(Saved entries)
-- Opening Marker --

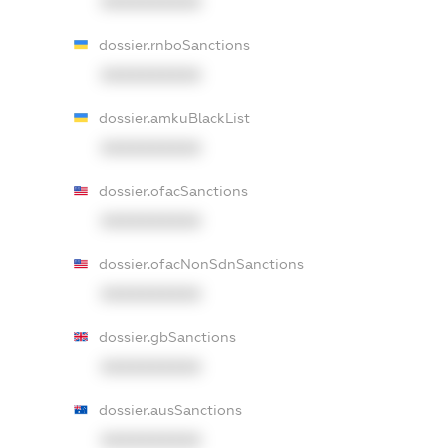
XXXXXXXXXX
dossier.rnboSanctions
XXXXXXXXXX
dossier.amkuBlackList
XXXXXXXXXX
dossier.ofacSanctions
XXXXXXXXXX
dossier.ofacNonSdnSanctions
XXXXXXXXXX
dossier.gbSanctions
XXXXXXXXXX
dossier.ausSanctions
XXXXXXXXXX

-- Closing Marker --

(Exercise goal)
Please convert the text lines in the data above into a JSON list of strings, one string per line, skipping blank lines. Leave the pictures out of the result.

(Solution for this problem)
[
  "XXXXXXXXXX",
  "dossier.rnboSanctions",
  "XXXXXXXXXX",
  "dossier.amkuBlackList",
  "XXXXXXXXXX",
  "dossier.ofacSanctions",
  "XXXXXXXXXX",
  "dossier.ofacNonSdnSanctions",
  "XXXXXXXXXX",
  "dossier.gbSanctions",
  "XXXXXXXXXX",
  "dossier.ausSanctions",
  "XXXXXXXXXX"
]